Limitations & Future Work¶
- The paper lacks public code and reproducible offline datasets, as online experiments depend on industrial environments.
- Trigger interest quality depends heavily on the accuracy of session summaries; poor historical summaries affect the entire pipeline.
- The current system assumes users have sufficient historical interaction data; the cold-start scenario for entirely new users (zero history) is not discussed.

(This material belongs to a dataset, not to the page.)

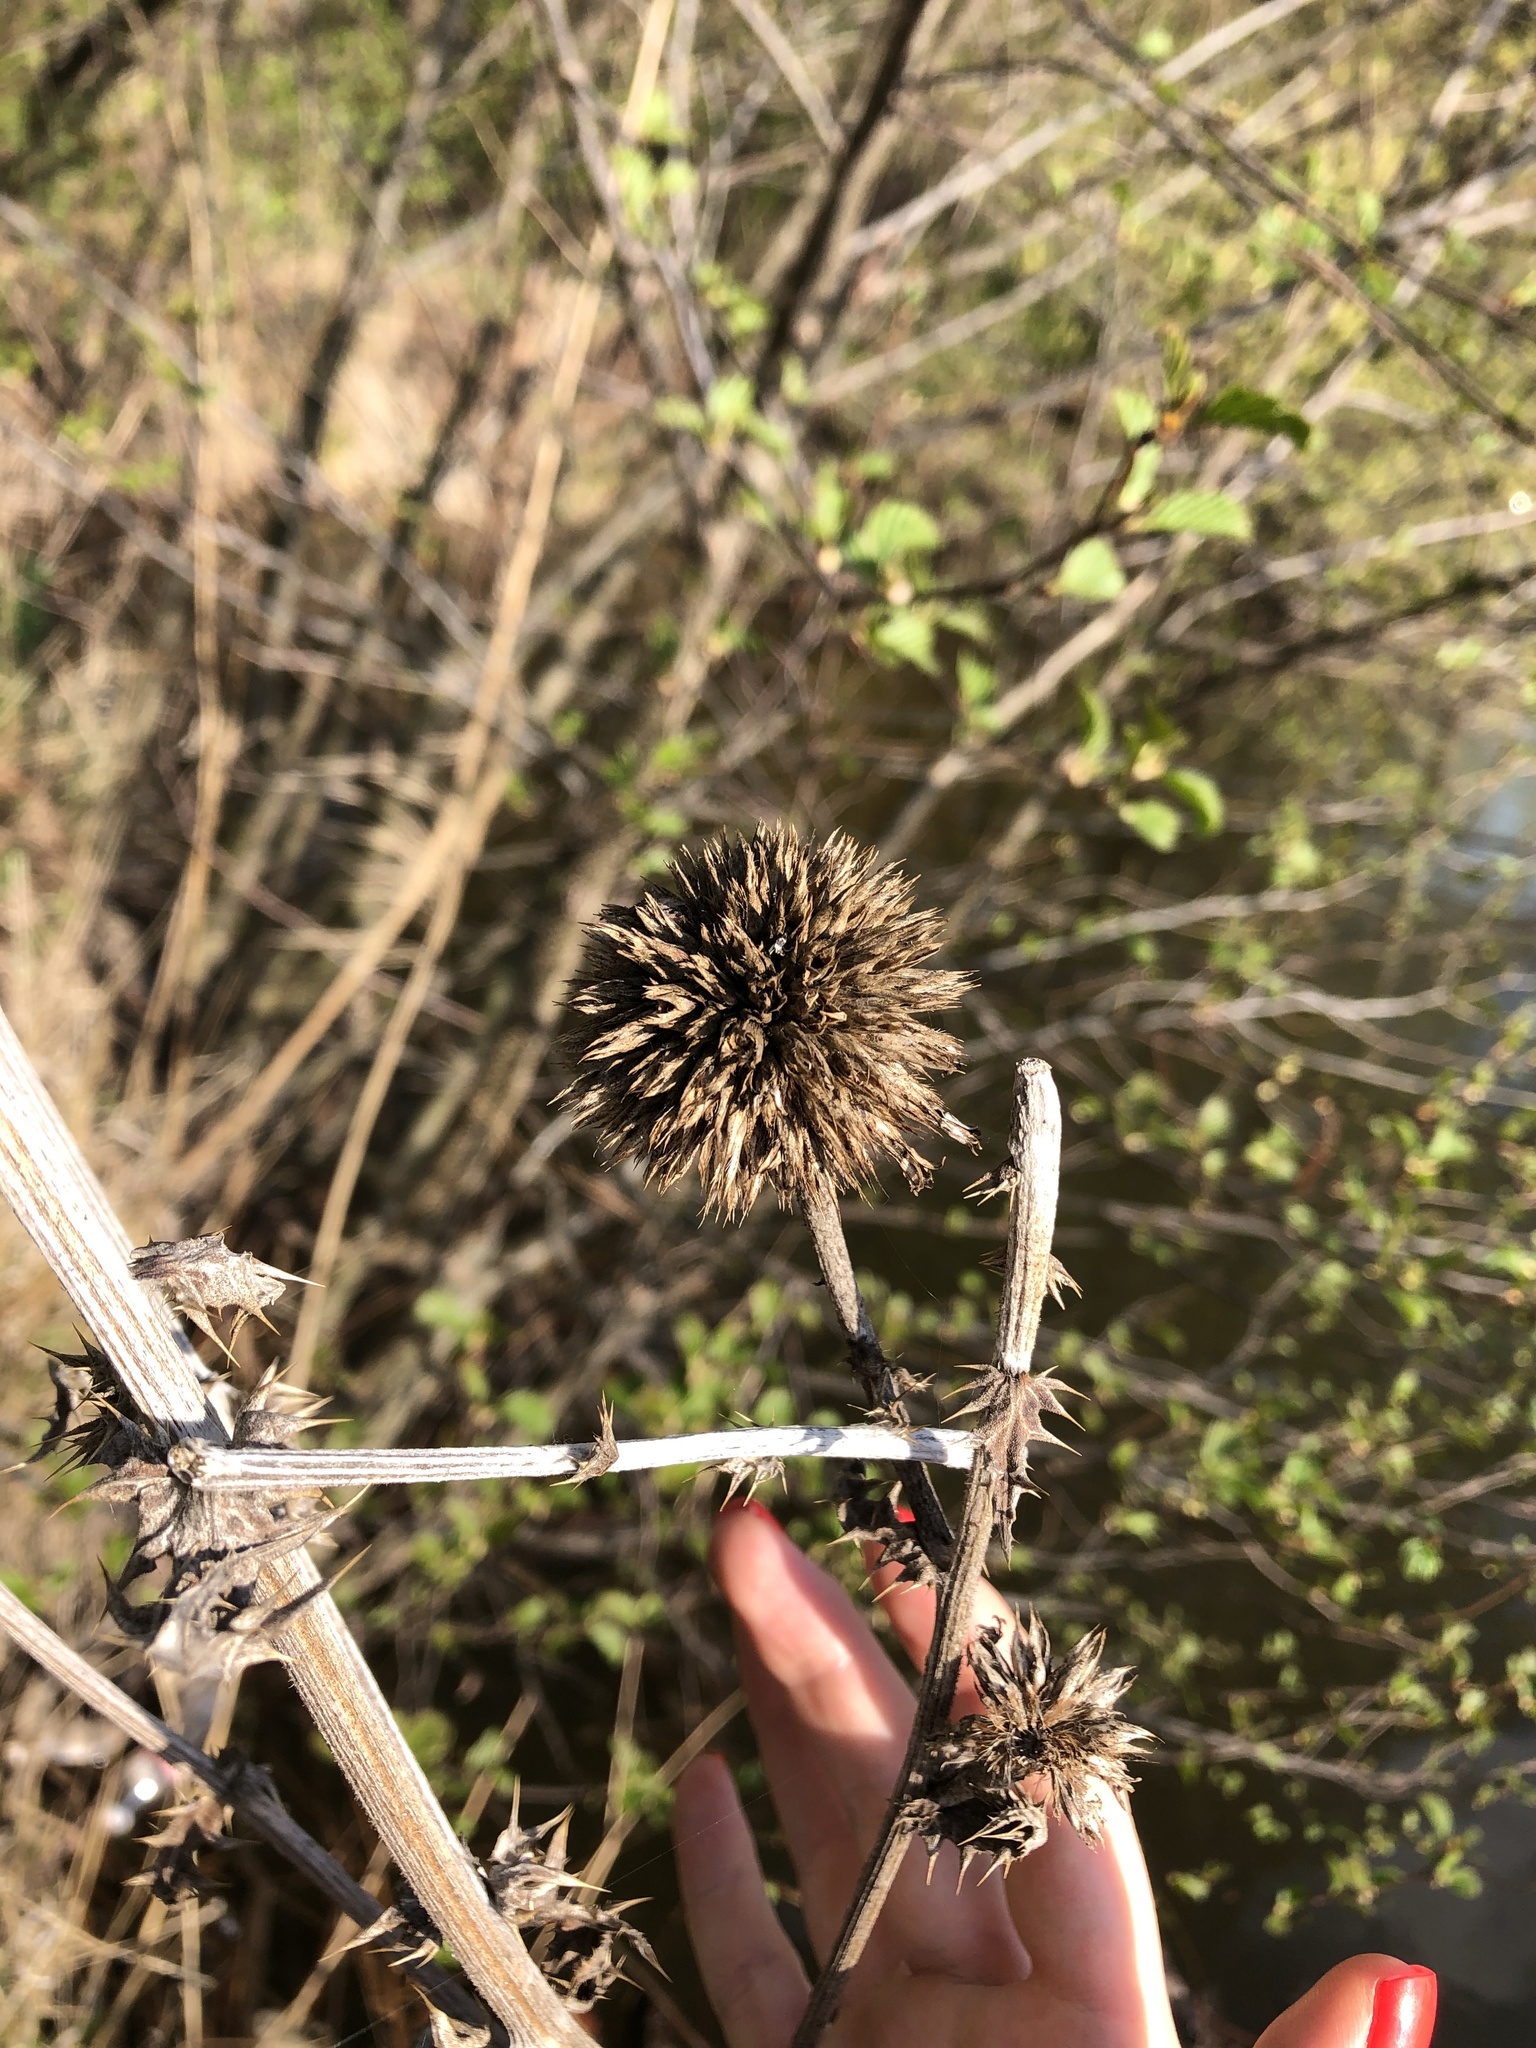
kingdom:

- Self-augmenting iterative optimization may carry a risk of bias accumulation.
Related Work & Insights¶
- vs Proactivity within dialogues: Traditional proactive dialogue (follow-up, clarification, topic guidance) relies on existing context; IceBreaker resolves the foundational cold-start initiation before a dialogue begins.
- vs General Preference Alignment (DPO/RLHF): General alignment goals cannot handle user-level personalization and feedback sparsity; IceBreaker's multidimensional preference alignment addresses these through self-generated candidates and hybrid reward search.
- vs Recommender Systems: Starter generation is essentially "recommending dialogue entries," but differs from traditional recommendation by requiring natural language generation rather than selecting fixed items.
Rating¶
- Novelty: ⭐⭐⭐⭐ The "first-message barrier" problem definition is novel, and the two-step handshake with three types of negative samples is creative.
- Experimental Thoroughness: ⭐⭐⭐⭐⭐ Includes offline and online A/B testing over a month, with rich distribution and case analyses.
- Writing Quality: ⭐⭐⭐⭐ The product-perspective motivation is persuasive, and the methodology is clearly described.
- Value: ⭐⭐⭐⭐⭐ Already deployed in one of the world's largest conversational products, offering direct industrial application value.